━━━━━ Extract to read ━━━━━
According to still another method of the inventive concepts, a non-transitory tangible computer readable medium is provide having stored thereon executable instructions embodied in the computer readable medium that when executed by at least one processor of a test system cause the test system to execute a method of measuring the noise margin of a repeating signal under test (SUT). The method including obtaining an equivalent-time waveform representation of the repeating SUT, where the waveform representation is oversampled such that a Nyquist frequency of the waveform representation is greater than deterministic maximum frequency of the repeating SUT. The method further includes obtaining a filtered waveform representation in which noise components of the equivalent-time waveform representation outside of the deterministic maximum frequency are removed, and determining a noise margin om of the repeating SUT in accordance with the following equation,

${\sigma }_m={\left({\sigma }_c^2+{\sigma }_i^2-{\sigma }_d^2\right)}^{1/2}$

where σ_c, is a standard deviation of a maximum amount of gaussian noise that can be added to the filtered waveform representation without its symbol error rate (SER) exceeding a target value, σ_i is a standard deviation of the digitizer noise, and where Ud is a standard deviation of the noise components removed to obtain the filter waveform representation.

The test system may be an oscilloscope, and the non-transitory tangible computer readable medium may be a memory of the oscilloscope.
━━━━━
__Assigned task 1__:
Using the noise margin excerpt, decide whether each statement agrees with it. Answer yes or no for each, and quote the deciding words. (a) The equivalent-time waveform representation is oversampled so that its Nyquist frequency is greater than the deterministic maximum frequency of the repeating SUT. (b) The filtered waveform representation keeps the noise components that lie outside the deterministic maximum frequency. (c) The test system may be an oscilloscope.
__Assigned task 2__:
Reproduce the part of the noise margin excerpt that opens with the words containing "where σ_c, is" and closes with "filter waveform representation.".
━━━━━ Supplied material ━━━━━
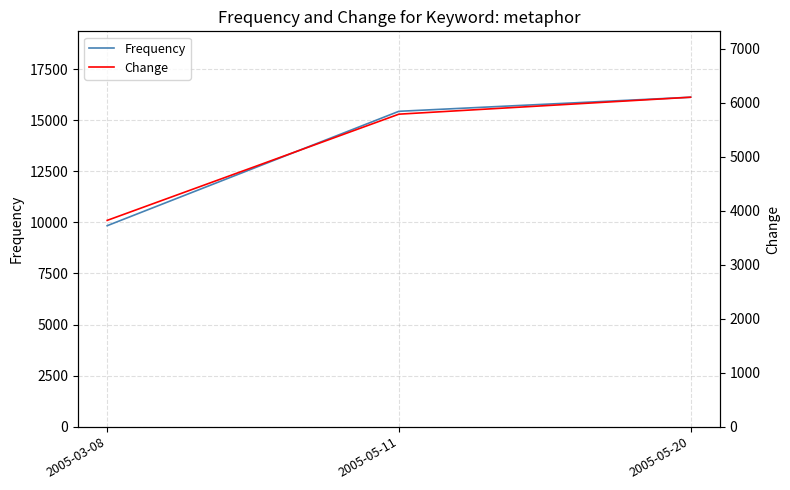

Is it true that Frequency equals 15441 at 2005-05-11?

True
━━━━━
__Your solution 1__:
(a) Yes: "the waveform representation is oversampled such that a Nyquist frequency of the waveform representation is greater than deterministic maximum frequency of the repeating SUT"
(b) No: "noise components of the equivalent-time waveform representation outside of the deterministic maximum frequency are removed"
(c) Yes: "The test system may be an oscilloscope"

__Your solution 2__:
where σ_c, is a standard deviation of a maximum amount of gaussian noise that can be added to the filtered waveform representation without its symbol error rate (SER) exceeding a target value, σ_i is a standard deviation of the digitizer noise, and where Ud is a standard deviation of the noise components removed to obtain the filter waveform representation.